Recent revelations about Texas GOP Lt. Gov. Dan Patrick’s ties to a group with extremist leanings have set off a firestorm in a political climate already fraught with division.
GOP Lt. Gov Dan Patrick exposes himself as a money grabbing ideologue.
According to a Sunday report by the Texas Tribune, Defend Texas Liberty, a political action committee that has been a major contributor to Patrick and other GOP leaders like Attorney General Ken Paxton, hosted white supremacist Nick Fuentes at a consulting firm owned by Jonathan Stickland, the PAC’s president. Stickland is also a former lawmaker from Bedford.
The situation has exposed the glaring fissures within the Republican Party of Texas, as some lawmakers have decided to distance themselves from the PAC and its problematic affiliations, while others have chosen to stay silent or even defend it. Lt. Gov. Patrick, for instance, has vehemently refused to return any of the $3 million he received from Defend Texas Liberty, laying the blame for the negative publicity on House Speaker Dade Phelan, whom he accuses of orchestrating a “smear campaign.”
Patrick’s unyielding stance appears to be grounded in semantics more than ethics. While he acknowledges that hosting Fuentes was a “serious blunder,” he defends his decision not to return the donation by arguing that there were no overt ties to hate groups when he accepted the PAC’s money. Yet, his semantics do not absolve him of the moral imperative to sever ties with a group that aligns itself, even momentarily, with a known white supremacist and Adolf Hitler admirer. The ideology Fuentes propagates is not just politically incorrect—it is dangerous, fueling the fires of racial animosity, antisemitism, and misogyny. It was a sentiment echoed by Enrique Marquez, Phelan’s chief of staff, who pointedly remarked on social media that meeting with Fuentes for six and a half hours was “NOT a blunder.”
Indivisible Houston President Daniel J. Cohen and other Houston Activists did not hide their disdain for the Lieutenant Governor. They protested at his local station.
“As a Texan and as a Jew,” Daniel J. Cohen said. “To be straightforward as well, I find it highly offensive that this pack would have that meeting and that Dan Patrick would take $3 Million.” The following video includes his take on CBS Austin News at 5.
In the face of growing antisemitic and racist violence both in Texas and nationally, the absence of decisive action from certain GOP leaders is alarming. While some have chosen to realign their ethical compasses—Frisco Rep. Jared Patterson, for example, donated $2,500 to a pro-Israel charity after learning about the PAC’s meeting with Fuentes—others like Rep. Steve Toth and Attorney General Paxton have either stayed conspicuously silent or lambasted those trying to hold the PAC accountable.

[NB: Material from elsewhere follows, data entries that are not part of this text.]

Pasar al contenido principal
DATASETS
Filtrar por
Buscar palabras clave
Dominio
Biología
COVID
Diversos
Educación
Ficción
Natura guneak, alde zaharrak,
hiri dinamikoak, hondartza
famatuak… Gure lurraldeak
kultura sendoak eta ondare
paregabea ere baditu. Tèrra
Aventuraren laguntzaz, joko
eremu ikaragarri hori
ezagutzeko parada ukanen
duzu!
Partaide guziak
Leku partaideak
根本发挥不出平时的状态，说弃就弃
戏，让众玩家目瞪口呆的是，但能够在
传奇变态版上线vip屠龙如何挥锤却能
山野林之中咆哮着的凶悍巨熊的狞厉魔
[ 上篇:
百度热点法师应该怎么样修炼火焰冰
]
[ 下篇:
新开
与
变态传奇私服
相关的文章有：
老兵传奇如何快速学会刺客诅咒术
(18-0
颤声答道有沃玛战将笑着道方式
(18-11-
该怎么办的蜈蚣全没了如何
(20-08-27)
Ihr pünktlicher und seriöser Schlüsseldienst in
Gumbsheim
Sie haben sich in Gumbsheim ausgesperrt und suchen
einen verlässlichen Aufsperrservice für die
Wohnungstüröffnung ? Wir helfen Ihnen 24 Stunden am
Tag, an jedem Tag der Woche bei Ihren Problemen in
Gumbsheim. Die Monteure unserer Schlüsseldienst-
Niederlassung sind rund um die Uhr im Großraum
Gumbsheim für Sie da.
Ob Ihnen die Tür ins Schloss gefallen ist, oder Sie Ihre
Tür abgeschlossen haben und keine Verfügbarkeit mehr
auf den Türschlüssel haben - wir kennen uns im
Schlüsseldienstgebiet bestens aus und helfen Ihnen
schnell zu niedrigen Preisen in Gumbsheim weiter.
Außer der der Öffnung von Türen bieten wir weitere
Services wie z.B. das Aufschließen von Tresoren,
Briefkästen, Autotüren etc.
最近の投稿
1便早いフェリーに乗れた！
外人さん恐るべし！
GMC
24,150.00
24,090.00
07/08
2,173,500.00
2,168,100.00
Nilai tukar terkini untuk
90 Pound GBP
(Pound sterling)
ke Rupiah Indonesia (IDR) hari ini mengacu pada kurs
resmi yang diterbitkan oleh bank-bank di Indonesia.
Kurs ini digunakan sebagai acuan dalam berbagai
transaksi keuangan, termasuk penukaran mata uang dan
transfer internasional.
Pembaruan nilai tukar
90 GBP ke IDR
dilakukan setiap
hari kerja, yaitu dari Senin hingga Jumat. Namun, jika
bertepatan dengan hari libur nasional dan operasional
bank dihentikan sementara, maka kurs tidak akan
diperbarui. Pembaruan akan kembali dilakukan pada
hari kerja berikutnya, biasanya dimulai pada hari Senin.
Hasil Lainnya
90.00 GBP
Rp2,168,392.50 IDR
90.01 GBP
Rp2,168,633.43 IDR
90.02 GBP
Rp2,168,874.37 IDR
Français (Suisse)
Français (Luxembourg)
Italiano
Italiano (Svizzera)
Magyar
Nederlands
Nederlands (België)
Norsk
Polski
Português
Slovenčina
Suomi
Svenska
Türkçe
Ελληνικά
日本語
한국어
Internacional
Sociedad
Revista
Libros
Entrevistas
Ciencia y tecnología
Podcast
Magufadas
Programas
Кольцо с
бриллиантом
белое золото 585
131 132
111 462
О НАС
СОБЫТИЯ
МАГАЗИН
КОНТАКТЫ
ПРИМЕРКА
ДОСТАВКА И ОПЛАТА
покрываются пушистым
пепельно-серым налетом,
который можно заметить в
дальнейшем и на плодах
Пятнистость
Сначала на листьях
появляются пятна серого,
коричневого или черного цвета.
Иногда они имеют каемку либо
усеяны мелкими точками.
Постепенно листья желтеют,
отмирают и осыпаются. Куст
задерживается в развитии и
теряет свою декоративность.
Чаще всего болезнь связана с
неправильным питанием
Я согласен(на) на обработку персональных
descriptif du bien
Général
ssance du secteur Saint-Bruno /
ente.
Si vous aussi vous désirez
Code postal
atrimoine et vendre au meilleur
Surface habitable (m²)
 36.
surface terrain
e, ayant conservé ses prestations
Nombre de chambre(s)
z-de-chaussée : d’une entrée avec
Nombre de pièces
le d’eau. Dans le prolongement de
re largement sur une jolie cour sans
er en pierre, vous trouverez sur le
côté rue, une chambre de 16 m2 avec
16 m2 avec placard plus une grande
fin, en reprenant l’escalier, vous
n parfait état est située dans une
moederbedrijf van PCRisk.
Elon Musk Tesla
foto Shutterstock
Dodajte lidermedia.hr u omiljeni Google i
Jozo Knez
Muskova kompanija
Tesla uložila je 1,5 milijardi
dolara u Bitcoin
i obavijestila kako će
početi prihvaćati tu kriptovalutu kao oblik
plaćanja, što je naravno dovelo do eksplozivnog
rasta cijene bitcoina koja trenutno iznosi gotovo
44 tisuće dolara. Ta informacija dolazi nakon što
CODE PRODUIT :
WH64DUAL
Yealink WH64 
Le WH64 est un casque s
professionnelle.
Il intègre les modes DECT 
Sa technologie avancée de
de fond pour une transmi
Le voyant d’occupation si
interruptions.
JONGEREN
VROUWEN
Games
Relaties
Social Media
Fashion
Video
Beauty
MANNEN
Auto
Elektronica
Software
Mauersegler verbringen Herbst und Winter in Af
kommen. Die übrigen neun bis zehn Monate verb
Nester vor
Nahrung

Phelan, responding to the urgency of the moment, has urged his fellow Republicans to redirect any donations received from Defend Texas Liberty to pro-Israel charities. This call to action was echoed by 60 members of the Texas House Republican Caucus. Patrick’s response was to accuse Phelan of politicizing Hamas’ attack on Israel and call for his resignation—a deflection that steers attention away from the heart of the issue: the insidious influence of extremist ideology in mainstream politics.
To ignore or minimize the significance of these affiliations is to be complicit in normalizing hate and extremism. The fact that some Republicans are donating the group’s contributions in the wake of these revelations indicates a recognition that principle must triumph over partisan politics. Yet, the continued silence or inadequate responses from others in the party showcases an unsettling moral flexibility that has no place in a democratic society.
The critical question that remains unanswered is: Will the leaders of the Republican Party take a definitive stand against extremism, or will they continue to waver in a politically expedient gray zone, thereby perpetuating the very divisions they claim to abhor?